(Collected data)
%%

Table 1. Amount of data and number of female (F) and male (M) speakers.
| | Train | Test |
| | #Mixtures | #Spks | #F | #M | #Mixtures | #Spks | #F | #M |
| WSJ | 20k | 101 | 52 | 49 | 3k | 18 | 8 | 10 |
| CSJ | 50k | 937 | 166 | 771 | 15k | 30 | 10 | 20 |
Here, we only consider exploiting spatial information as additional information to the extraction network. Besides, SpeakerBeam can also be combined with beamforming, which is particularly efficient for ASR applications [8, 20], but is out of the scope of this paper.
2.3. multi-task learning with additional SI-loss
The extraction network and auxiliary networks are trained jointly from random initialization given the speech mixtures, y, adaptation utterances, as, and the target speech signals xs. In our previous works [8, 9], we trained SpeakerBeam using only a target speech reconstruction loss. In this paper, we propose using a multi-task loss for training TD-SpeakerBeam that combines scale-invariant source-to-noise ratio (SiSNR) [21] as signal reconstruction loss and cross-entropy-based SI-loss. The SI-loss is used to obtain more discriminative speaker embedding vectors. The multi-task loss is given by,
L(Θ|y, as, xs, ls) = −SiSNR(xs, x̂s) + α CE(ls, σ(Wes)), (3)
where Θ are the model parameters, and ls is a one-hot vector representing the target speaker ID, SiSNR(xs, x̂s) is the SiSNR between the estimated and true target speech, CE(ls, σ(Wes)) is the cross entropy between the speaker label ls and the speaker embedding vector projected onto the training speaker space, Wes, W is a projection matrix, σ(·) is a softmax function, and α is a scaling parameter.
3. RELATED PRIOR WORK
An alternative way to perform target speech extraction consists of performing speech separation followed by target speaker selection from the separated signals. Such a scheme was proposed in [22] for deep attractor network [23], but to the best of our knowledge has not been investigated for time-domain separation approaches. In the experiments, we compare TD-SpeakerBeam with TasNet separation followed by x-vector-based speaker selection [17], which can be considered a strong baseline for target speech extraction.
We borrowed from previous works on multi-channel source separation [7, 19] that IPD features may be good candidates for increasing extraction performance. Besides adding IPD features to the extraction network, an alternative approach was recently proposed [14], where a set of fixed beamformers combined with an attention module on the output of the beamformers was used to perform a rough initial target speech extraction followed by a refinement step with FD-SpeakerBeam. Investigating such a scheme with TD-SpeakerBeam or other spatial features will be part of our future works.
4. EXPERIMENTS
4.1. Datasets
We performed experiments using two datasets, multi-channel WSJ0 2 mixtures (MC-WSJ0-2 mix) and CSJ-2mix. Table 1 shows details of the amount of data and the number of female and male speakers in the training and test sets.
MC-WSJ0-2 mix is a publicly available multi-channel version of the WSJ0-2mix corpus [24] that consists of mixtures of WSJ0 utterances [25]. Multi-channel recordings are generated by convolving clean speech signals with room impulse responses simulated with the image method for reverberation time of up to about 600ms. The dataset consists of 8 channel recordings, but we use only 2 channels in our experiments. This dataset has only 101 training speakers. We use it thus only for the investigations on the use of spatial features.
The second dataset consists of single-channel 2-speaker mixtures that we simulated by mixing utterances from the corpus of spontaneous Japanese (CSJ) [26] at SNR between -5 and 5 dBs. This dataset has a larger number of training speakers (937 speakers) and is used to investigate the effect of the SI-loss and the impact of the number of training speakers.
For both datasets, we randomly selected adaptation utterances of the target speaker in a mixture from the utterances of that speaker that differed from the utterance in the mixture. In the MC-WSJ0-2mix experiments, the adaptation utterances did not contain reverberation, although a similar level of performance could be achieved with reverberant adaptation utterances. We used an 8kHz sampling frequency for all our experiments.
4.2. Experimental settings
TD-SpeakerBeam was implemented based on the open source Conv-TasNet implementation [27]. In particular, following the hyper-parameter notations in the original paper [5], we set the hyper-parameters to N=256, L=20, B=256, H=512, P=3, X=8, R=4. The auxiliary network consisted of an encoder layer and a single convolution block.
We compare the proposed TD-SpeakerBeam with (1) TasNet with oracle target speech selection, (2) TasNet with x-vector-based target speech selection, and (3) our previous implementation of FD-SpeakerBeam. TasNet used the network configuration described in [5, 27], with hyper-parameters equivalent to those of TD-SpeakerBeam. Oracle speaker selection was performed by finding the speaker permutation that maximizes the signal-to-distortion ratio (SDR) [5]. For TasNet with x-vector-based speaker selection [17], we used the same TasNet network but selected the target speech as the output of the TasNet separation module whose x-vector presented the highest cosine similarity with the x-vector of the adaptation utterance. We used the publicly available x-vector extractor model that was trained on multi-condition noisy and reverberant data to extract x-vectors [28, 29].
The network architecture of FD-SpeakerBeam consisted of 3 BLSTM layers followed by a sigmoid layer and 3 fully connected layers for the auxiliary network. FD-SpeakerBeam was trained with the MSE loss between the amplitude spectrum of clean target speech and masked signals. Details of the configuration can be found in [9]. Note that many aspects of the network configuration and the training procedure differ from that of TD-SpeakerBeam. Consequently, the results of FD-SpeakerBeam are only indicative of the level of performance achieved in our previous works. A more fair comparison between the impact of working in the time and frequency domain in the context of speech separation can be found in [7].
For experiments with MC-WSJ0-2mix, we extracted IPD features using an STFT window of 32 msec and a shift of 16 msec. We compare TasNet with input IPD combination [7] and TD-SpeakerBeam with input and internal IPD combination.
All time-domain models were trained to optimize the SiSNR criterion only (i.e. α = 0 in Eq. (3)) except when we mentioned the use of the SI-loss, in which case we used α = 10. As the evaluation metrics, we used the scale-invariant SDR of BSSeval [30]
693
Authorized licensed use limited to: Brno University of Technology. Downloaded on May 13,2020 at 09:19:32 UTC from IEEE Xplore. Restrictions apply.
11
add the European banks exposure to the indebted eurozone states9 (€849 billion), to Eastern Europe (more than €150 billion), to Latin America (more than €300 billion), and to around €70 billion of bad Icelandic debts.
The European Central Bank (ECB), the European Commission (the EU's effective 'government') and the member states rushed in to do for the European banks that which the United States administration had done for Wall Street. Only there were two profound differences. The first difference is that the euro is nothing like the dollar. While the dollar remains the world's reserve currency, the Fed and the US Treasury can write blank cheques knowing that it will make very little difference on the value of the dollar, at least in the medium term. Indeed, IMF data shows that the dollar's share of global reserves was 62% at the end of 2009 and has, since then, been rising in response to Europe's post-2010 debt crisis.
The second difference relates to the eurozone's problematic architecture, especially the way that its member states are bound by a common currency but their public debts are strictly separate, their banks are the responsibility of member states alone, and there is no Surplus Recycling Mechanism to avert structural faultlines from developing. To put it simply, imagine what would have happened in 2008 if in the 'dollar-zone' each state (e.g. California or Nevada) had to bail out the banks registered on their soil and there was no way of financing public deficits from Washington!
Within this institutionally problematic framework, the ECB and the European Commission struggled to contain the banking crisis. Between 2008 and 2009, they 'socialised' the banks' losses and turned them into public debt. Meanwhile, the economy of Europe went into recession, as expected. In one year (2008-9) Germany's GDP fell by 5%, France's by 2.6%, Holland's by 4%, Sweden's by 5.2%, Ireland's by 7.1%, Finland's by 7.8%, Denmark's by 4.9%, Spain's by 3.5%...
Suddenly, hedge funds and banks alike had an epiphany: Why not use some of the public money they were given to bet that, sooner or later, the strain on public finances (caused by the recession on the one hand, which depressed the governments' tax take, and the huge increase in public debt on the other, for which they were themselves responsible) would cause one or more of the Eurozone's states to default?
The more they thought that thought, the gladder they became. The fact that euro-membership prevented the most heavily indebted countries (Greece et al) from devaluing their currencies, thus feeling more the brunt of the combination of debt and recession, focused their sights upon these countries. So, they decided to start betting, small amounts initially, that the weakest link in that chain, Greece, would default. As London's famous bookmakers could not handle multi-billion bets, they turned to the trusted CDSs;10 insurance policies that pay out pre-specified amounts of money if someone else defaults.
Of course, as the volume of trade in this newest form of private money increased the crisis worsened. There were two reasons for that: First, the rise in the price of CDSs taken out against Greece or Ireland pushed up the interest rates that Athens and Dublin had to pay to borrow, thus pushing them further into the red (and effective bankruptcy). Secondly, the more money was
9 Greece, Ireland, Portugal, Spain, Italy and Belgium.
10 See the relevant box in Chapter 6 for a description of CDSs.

%%

All lines holding the word "male" must be copied from the data.

[Exercise response]
Table 1. Amount of data and number of female (F) and male (M) speakers.
We performed experiments using two datasets, multi-channel WSJ0 2 mixtures (MC-WSJ0-2 mix) and CSJ-2mix. Table 1 shows details of the amount of data and the number of female and male speakers in the training and test sets.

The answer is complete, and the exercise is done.